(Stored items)
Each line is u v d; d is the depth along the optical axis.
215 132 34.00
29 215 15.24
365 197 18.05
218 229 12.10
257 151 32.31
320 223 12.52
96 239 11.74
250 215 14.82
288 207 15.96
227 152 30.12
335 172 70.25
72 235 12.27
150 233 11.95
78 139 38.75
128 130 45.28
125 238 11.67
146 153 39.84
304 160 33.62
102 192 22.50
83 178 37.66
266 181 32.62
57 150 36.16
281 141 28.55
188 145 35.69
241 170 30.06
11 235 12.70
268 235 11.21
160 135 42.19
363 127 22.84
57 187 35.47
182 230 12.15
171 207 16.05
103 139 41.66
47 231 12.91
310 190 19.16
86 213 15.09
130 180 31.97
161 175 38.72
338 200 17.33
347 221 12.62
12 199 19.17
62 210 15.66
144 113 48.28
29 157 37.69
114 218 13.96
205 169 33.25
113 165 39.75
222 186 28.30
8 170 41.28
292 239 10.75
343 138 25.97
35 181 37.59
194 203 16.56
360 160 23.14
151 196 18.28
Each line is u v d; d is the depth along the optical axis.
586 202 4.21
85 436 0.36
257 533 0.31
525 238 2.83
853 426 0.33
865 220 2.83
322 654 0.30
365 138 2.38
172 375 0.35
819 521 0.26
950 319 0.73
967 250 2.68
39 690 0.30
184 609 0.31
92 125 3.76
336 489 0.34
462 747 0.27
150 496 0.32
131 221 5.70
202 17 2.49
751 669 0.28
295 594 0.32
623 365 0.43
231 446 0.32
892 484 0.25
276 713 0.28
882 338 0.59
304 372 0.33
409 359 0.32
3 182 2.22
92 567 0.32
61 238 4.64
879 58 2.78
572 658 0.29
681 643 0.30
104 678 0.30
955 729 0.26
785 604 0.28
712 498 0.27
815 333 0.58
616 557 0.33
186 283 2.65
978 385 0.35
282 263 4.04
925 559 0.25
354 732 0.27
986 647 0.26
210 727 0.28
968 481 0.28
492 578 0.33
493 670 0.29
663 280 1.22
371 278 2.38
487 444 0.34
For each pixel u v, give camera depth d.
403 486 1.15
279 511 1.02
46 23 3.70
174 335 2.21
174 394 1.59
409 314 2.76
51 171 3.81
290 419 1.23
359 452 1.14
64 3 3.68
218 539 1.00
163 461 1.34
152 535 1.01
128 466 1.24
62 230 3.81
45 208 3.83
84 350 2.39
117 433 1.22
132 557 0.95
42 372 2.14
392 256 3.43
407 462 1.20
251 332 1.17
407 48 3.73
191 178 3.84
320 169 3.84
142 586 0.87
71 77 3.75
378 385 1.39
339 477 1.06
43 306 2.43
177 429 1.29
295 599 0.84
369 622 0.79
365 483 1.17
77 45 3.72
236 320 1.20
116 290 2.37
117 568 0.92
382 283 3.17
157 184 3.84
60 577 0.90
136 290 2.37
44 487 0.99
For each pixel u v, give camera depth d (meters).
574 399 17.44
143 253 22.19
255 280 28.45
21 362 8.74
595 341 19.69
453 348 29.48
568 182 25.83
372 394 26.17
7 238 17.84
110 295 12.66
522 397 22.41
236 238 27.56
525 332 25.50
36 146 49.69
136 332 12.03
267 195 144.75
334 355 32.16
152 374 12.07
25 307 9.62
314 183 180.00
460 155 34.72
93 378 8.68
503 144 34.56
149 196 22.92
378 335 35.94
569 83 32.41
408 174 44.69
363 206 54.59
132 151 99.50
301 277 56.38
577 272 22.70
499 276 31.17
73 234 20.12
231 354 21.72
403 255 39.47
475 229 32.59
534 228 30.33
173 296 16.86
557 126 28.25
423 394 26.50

### WHAT THE TASK ASKS
Each record must be transcribed exactly, with nothing left out.

### OUTPUT BELOW
Each line is u v d; d is the depth along the optical axis.
215 132 34.00
29 215 15.24
365 197 18.05
218 229 12.10
257 151 32.31
320 223 12.52
96 239 11.74
250 215 14.82
288 207 15.96
227 152 30.12
335 172 70.25
72 235 12.27
150 233 11.95
78 139 38.75
128 130 45.28
125 238 11.67
146 153 39.84
304 160 33.62
102 192 22.50
83 178 37.66
266 181 32.62
57 150 36.16
281 141 28.55
188 145 35.69
241 170 30.06
11 235 12.70
268 235 11.21
160 135 42.19
363 127 22.84
57 187 35.47
182 230 12.15
171 207 16.05
103 139 41.66
47 231 12.91
310 190 19.16
86 213 15.09
130 180 31.97
161 175 38.72
338 200 17.33
347 221 12.62
12 199 19.17
62 210 15.66
144 113 48.28
29 157 37.69
114 218 13.96
205 169 33.25
113 165 39.75
222 186 28.30
8 170 41.28
292 239 10.75
343 138 25.97
35 181 37.59
194 203 16.56
360 160 23.14
151 196 18.28
Each line is u v d; d is the depth along the optical axis.
586 202 4.21
85 436 0.36
257 533 0.31
525 238 2.83
853 426 0.33
865 220 2.83
322 654 0.30
365 138 2.38
172 375 0.35
819 521 0.26
950 319 0.73
967 250 2.68
39 690 0.30
184 609 0.31
92 125 3.76
336 489 0.34
462 747 0.27
150 496 0.32
131 221 5.70
202 17 2.49
751 669 0.28
295 594 0.32
623 365 0.43
231 446 0.32
892 484 0.25
276 713 0.28
882 338 0.59
304 372 0.33
409 359 0.32
3 182 2.22
92 567 0.32
61 238 4.64
879 58 2.78
572 658 0.29
681 643 0.30
104 678 0.30
955 729 0.26
785 604 0.28
712 498 0.27
815 333 0.58
616 557 0.33
186 283 2.65
978 385 0.35
282 263 4.04
925 559 0.25
354 732 0.27
986 647 0.26
210 727 0.28
968 481 0.28
492 578 0.33
493 670 0.29
663 280 1.22
371 278 2.38
487 444 0.34
For each pixel u v, give camera depth d.
403 486 1.15
279 511 1.02
46 23 3.70
174 335 2.21
174 394 1.59
409 314 2.76
51 171 3.81
290 419 1.23
359 452 1.14
64 3 3.68
218 539 1.00
163 461 1.34
152 535 1.01
128 466 1.24
62 230 3.81
45 208 3.83
84 350 2.39
117 433 1.22
132 557 0.95
42 372 2.14
392 256 3.43
407 462 1.20
251 332 1.17
407 48 3.73
191 178 3.84
320 169 3.84
142 586 0.87
71 77 3.75
378 385 1.39
339 477 1.06
43 306 2.43
177 429 1.29
295 599 0.84
369 622 0.79
365 483 1.17
77 45 3.72
236 320 1.20
116 290 2.37
117 568 0.92
382 283 3.17
157 184 3.84
60 577 0.90
136 290 2.37
44 487 0.99
For each pixel u v, give camera depth d (meters).
574 399 17.44
143 253 22.19
255 280 28.45
21 362 8.74
595 341 19.69
453 348 29.48
568 182 25.83
372 394 26.17
7 238 17.84
110 295 12.66
522 397 22.41
236 238 27.56
525 332 25.50
36 146 49.69
136 332 12.03
267 195 144.75
334 355 32.16
152 374 12.07
25 307 9.62
314 183 180.00
460 155 34.72
93 378 8.68
503 144 34.56
149 196 22.92
378 335 35.94
569 83 32.41
408 174 44.69
363 206 54.59
132 151 99.50
301 277 56.38
577 272 22.70
499 276 31.17
73 234 20.12
231 354 21.72
403 255 39.47
475 229 32.59
534 228 30.33
173 296 16.86
557 126 28.25
423 394 26.50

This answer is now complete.